There's little that you may not already know, the shock value is in the finer details spelt out by the former Silicon Valley heroes. There is a reason why, right after you watch your favourite video, a similar one follows. Our attention spans are the Big Tech's biggest selling point. A particularly unsettling scene is one where a family sits down for a dinner upon the condition that no one will look at their phones. Desperate, the youngest teen breaks into the glass jar where the mobiles have been kept, takes her device and rushes upstairs. Later in the show, we also see her eyes well up as somebody comments on her 'big ears'. Teen or adult, our sense of self is crafted by the number of likes and comments our posts fetch us on the Internet. This has not only impacted our morale, but as the show states, has increased rate of depression and anxiety among teens.

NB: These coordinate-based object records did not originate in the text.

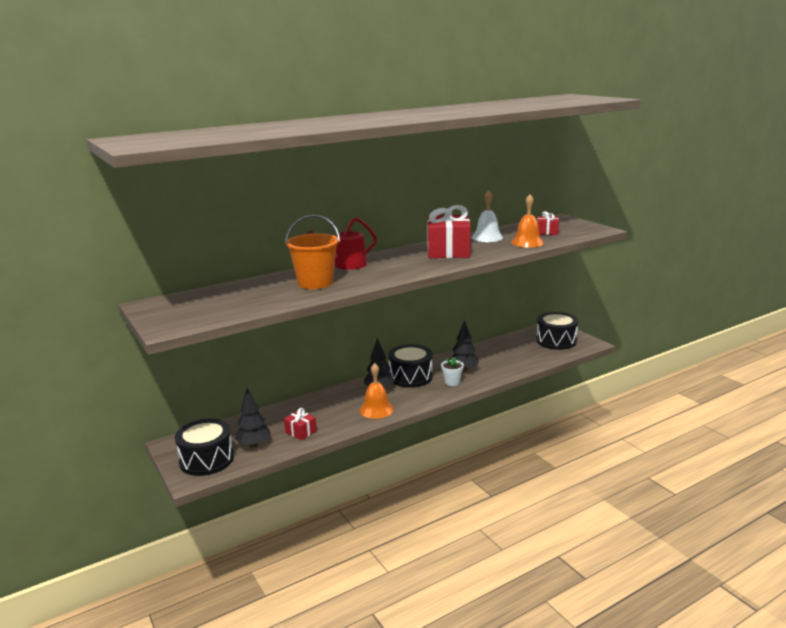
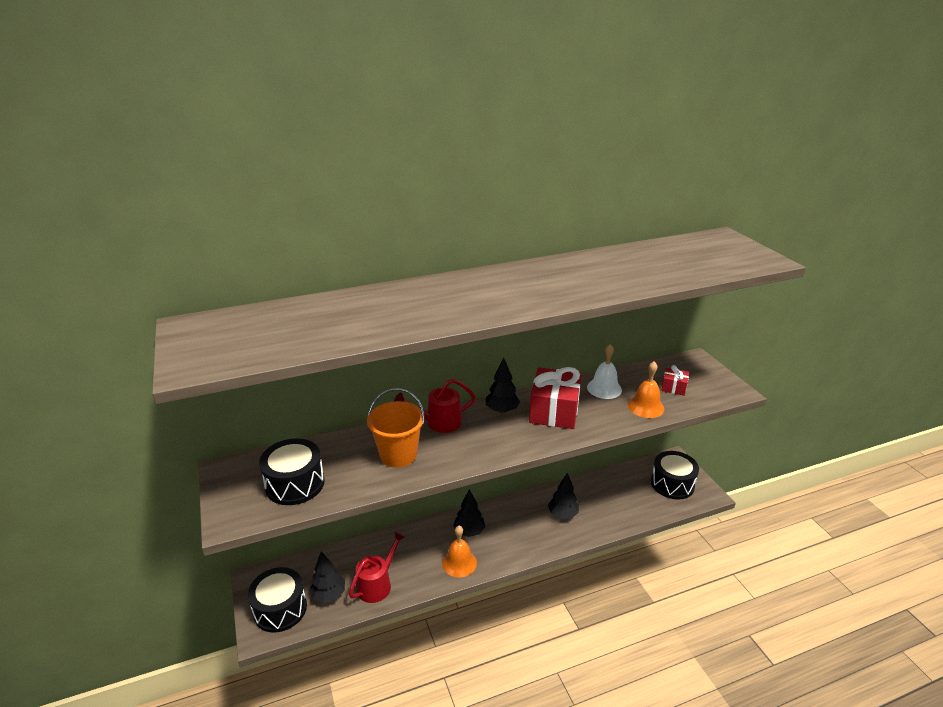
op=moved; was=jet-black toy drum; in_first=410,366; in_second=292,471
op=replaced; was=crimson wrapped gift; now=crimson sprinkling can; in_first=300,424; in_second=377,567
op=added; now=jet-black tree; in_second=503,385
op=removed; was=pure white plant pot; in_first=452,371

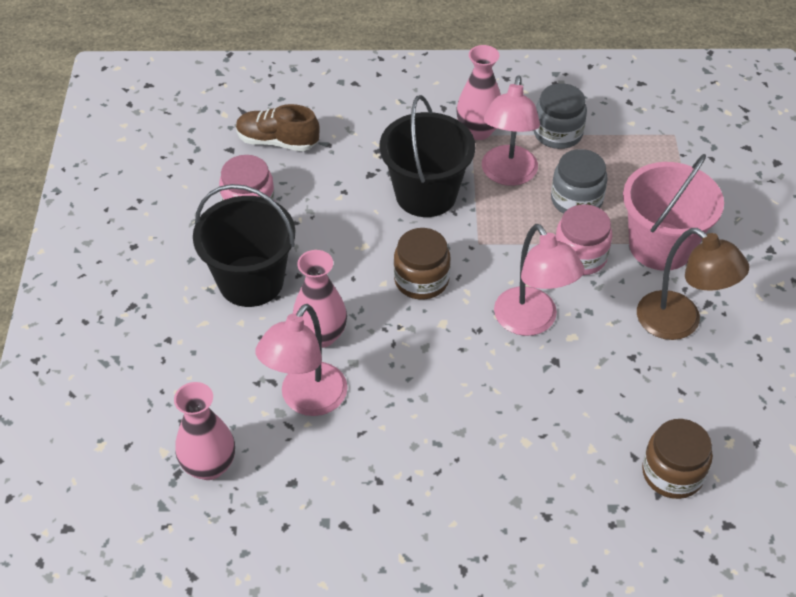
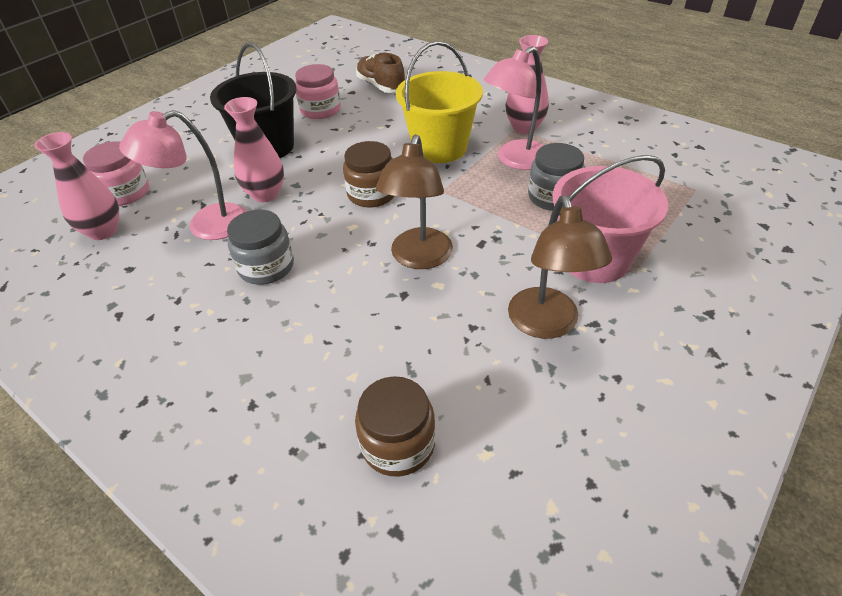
op=moved; was=pink preserve jar; in_first=583,239; in_second=116,173
op=moved; was=grey preserve jar; in_first=560,116; in_second=260,247
op=recoloured; was=pink reading lamp; now=brown reading lamp; in_first=539,280; in_second=414,201
op=recoloured; was=jet-black bucket; now=bright yellow bucket; in_first=427,156; in_second=439,102

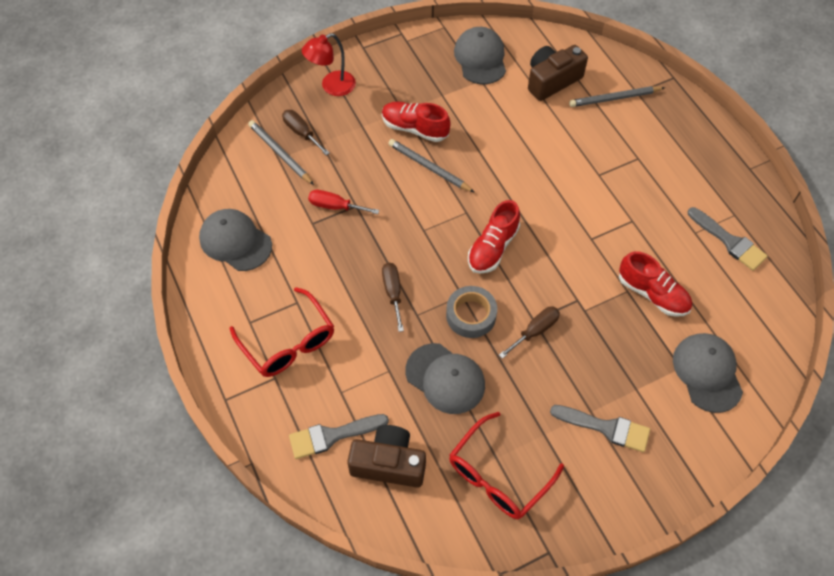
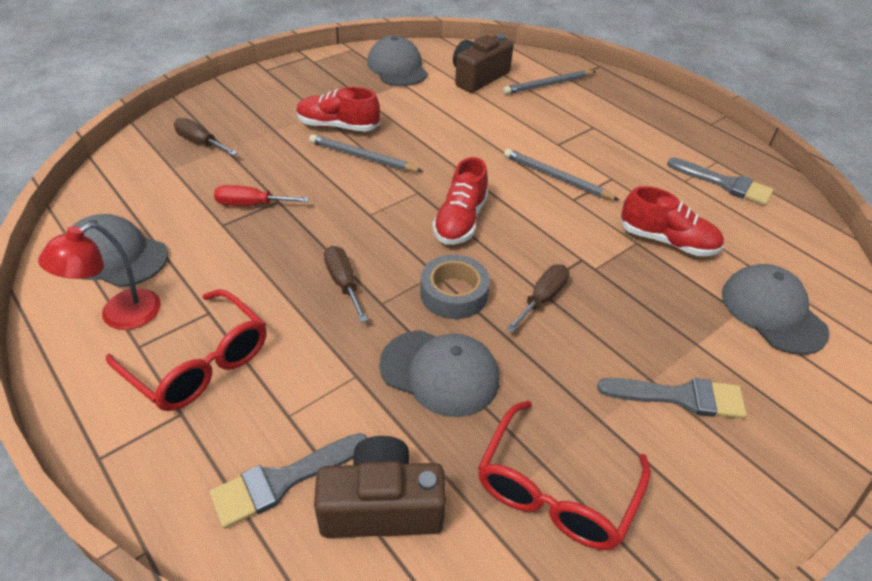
op=moved; was=crimson reading lamp; in_first=329,64; in_second=99,276
op=moved; was=grey lead pencil; in_first=281,152; in_second=562,174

Adults are not vastly different. A bi-monthly ritual sees me deleting my Facebook app on the phone in order to 'connect' with the real world only to reinstall it a week later. The reasons are more complex. The real world often feels more difficult. Between checking on someone personally and looking at their social media feeds, the latter feels easier because it entails giving less of yourself to others. This disconnect, the series warns us, will be our undoing.
We have enough to thank social media for in these trying times. Cannot travel to meet family? Zoom. Want to check on friends? WhatsApp. As the nouns have turned to verbs, we have become products in the larger scheme of Big Tech. As a famous line in the show states, "If you are not paying for the product, you are the product." Thinking, living, breathing products that are evolving at a lesser pace than the technologies designed for us.  
Yes, social media is designed to keep us hooked, but the onus to 'unhook' is also partly on us. Especially when we know what the technology in question is doing to us. Whether it be turning off notifications on reducing the number of hours spent, we all have to find our own way out of the giant mess Big Tech created as it sought to better our lives. Technology will always be scrutinised, sometimes even by those who created it. But we will do well to establish a more reasonable relationship with it.